Al vertici delle Province italiane, fino al 1889, era posto il Prefetto, organo non elettivo ma di nomina regia.

Tra fine Ottocento e inizio Novecento iniziò a maturare una nuova visione del decentramento.

Innanzitutto, si diffuse la visione di un decentramento non solo amministrativo, ma anche politico: gli enti locali non dovevano essere organi dello Stato centrale, ma comunità territoriali con ampia autonomia ed organi elettivi di autogoverno.
Un primo sviluppo di questa nuova concezione si ebbe con la legge comunale e provinciale del 1915, abolita ben presto dal fascismo.

In secondo luogo, per rendere più forte il decentramento politico, il pensiero politico cattolico (Toniolo, Sturzo) iniziò a proporre il modello del regionalismo, che si imporrà solo con la nuova Costituzione del 1948.

Si badi bene: in sede di Costituente, la Commissione dei 75 aveva ritenuto le Province superate dall’avvento delle Regioni. Per cui le Province, nel testo della Commissione, non erano più enti locali, ma solo “circoscrizioni amministrative di decentramento statale e regionale”.
L’Assemblea provvide però a reinserire la Provincia tra gli enti locali, in considerazione del fatto che le Regioni erano un ente del tutto nuovo, la cui organizzazione avrebbe richiesto alcuni anni.

Per istituire concretamente le Regioni si dovette attendere più del previsto, fino al 1970. Si ripropose allora la questione dell’abolizione delle Province. Ma il parlamento decise di attendere il “consolidamento” delle Regioni…
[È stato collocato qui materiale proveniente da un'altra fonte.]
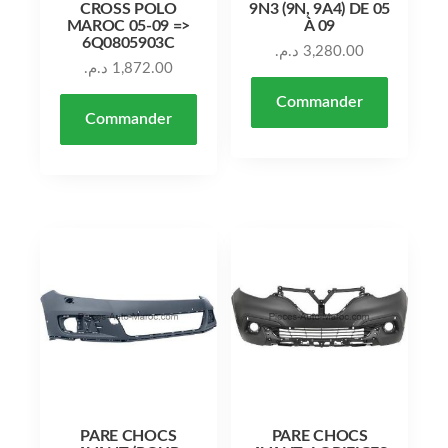
CROSS POLO
9N3 (9N, 9A4) DE 05
MAROC 05-09 =>
À 09
6Q0805903C
د.م.
3,280.00
د.م.
1,872.00
Commander
Commander
PARE CHOCS
PARE CHOCS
Le Province non le ha volute toccare più nessuno, perché sono strumento di potere e di clientela troppo ghiotto. Anzi, continuano a proliferare: dalle 73 del 1920 (anno in cui fu completata l’integrità territoriale dello Stato italiano) sono arrivate, come visto, alle 110 di oggi! E molte altre bussano alla porta…

Un ultimo dubbio: siamo sicuri che il “federalismo” in corso di approvazione, modellato con il consenso delle stesse forze politiche che difendono le Province, non si riveli una nuova macchina mangiasoldi?
Magari la discussione ancora in corso potrebbe essere utile per dare una sterzata positiva. Compresa l'abolizione delle Province.

P.S.: Il Presidente della Regione Sicilia, Lombardo (Terzo Polo - Mpa), ha detto che provvederà autonomamente ad abolire le province siciliane. Può farlo perché la Sicilia è a statuto speciale. Vedremo se saprà convincere gli alleati del Pd.